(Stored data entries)
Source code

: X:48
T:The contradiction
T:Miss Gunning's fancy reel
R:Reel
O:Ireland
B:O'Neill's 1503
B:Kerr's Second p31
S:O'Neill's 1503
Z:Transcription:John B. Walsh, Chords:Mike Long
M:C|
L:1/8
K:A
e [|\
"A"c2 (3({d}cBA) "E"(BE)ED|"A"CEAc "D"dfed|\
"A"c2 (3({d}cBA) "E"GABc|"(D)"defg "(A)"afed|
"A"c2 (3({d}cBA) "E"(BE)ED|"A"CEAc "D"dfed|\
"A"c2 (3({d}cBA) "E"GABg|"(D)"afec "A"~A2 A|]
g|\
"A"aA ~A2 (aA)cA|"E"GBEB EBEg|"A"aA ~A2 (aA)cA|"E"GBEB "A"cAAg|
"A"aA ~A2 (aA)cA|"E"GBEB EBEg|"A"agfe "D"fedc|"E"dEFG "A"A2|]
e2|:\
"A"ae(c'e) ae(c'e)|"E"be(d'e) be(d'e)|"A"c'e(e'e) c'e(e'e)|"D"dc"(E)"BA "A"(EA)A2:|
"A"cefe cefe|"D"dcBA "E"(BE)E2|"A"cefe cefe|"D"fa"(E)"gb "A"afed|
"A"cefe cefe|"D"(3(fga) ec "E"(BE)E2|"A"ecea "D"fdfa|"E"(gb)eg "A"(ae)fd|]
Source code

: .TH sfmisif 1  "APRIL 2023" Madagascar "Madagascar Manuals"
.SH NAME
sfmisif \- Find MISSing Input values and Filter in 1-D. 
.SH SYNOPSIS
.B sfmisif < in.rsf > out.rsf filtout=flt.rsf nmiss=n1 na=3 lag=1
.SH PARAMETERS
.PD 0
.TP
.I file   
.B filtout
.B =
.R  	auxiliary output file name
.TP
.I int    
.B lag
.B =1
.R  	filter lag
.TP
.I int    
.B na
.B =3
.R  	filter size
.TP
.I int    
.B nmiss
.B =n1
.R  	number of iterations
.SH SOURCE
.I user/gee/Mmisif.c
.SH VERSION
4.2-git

**INSTRUCTIONS FOR THE TASK**
Check the data for the word "nmiss" and pull out the lines that have it.

**RESPONSE**
.B sfmisif < in.rsf > out.rsf filtout=flt.rsf nmiss=n1 na=3 lag=1
.B nmiss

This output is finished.